Hawaii is poised to become the first state in the nation to pass a law banning the sale of sunscreens containing chemicals believed to harm coral reefs, if legislators vote to pass a bill today.
Senate Bill 2571, introduced by state Sen. Mike Gabbard (D, Kapolei-Makakilo), prohibits the sale and distribution of over-the-counter sunscreens containing oxybenzone and octinoxate in Hawaii. The bill passed out of conference committee at the state Legislature on Friday and is headed to floor votes by both the House and Senate today. Following House and Senate approval, it goes to Gov. David Ige for his signature.
Gabbard, chairman of the agriculture and environment committee, lauded the progress on Facebook as “a huge win for our state, for our near shore, our coral reefs, oceans, and marine life. I’m happy we’re taking this step to protect our environment and our people.”
Gabbard said scientific research has shown the two chemicals have significant, harmful impacts on Hawaii’s coral reefs and marine environment by increasing coral bleaching and reproductive diseases in ocean inhabitants such as sea urchins, eels and parrotfish.

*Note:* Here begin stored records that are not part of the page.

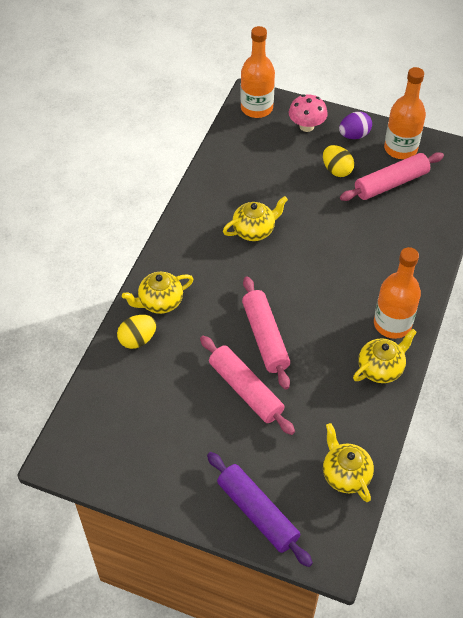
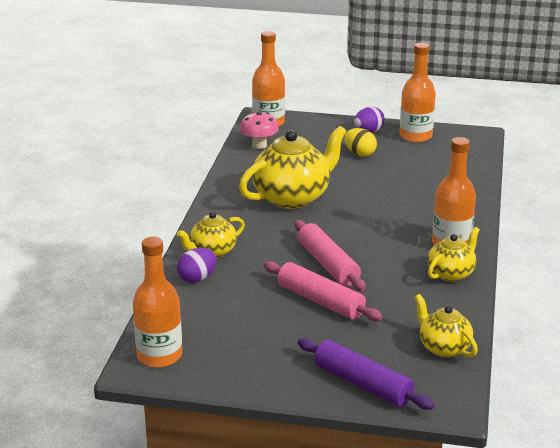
camera: 10 degrees left, 25 degrees down
(82, 444) = (159, 356): none -> orange bottle
(137, 339) = (197, 278): yellow egg -> purple egg
(254, 230) = (293, 197): yellow teapot -> yellow teapot, size x1.81
(306, 126) = (321, 130): pink mushroom -> pink mushroom (259, 145)
(391, 183) = (415, 157): pink rolling pin -> none

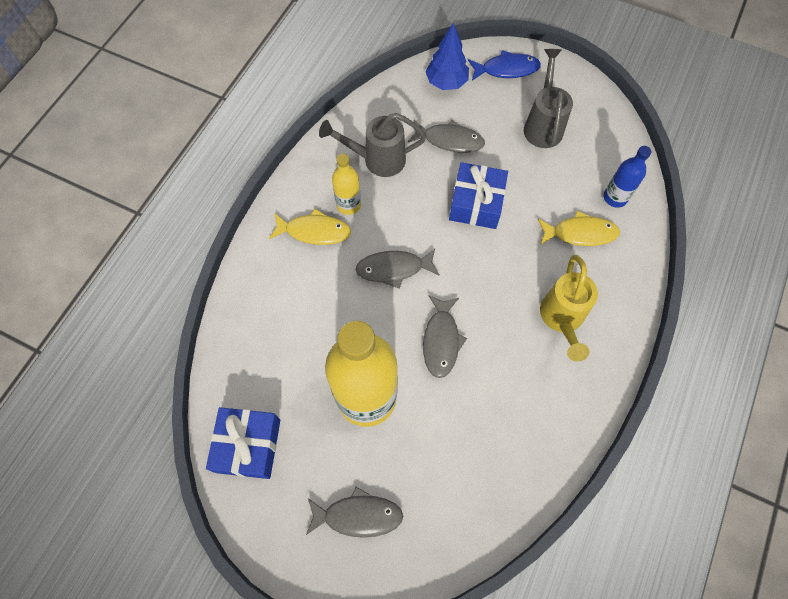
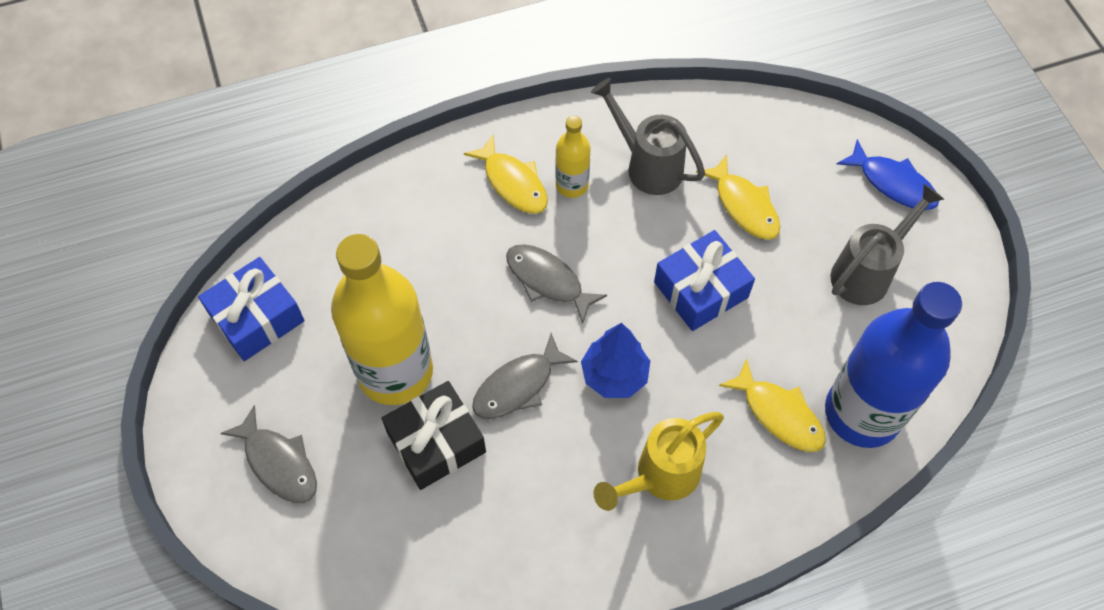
camera: 45 degrees right, 5 degrees down
(432, 414) = (436, 442): none -> black gift
(446, 82) = (807, 145): blue tree -> blue tree (614, 375)
(449, 140) = (744, 206): grey fish -> yellow fish
(615, 197) = (862, 413): blue bottle -> blue bottle, size x2.12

The bill is supported by the Friends of Hanauma Bay, Sustainable Coastlines Hawaii, Surfrider Foundation and a number of nonprofit environmental groups, as well as the Office of Hawaiian Affairs. Craig Downs, executive director of the Haereticus Environmental Laboratory in Virginia, which tested Hanauma Bay in November to measure the levels of oxybenzone in waters there, also testified in favor of the bill.
The bill is opposed by ABC Stores, the Hawaii Medical Association, Hawaii Food Industry Association, Chamber of Commerce Hawaii, American Chemistry Council and Personal Care Products Council, as well as Bayer, which manufactures Coppertone sunscreens.
Bayer said there are limited, active ingredients approved by the Food and Drug Administration available within the U.S. with the same proven effectiveness as oxybenzone for sunscreens over SPF 50. The Hawaii Medical Association said there was a lack of peer-reviewed evidence suggesting sunscreen is a cause of coral bleaching, and overwhelming evidence that not wearing sunscreen increases cancer rates.
Two amendments were made to the final version of the bill. The date that the proposed law would go into effect was pushed back from July 1, 2019, to Jan. 1, 2021. In addition, sunscreens that fall under the category of cosmetics intended for use on the face are not included. The state law also would pre-empt county laws.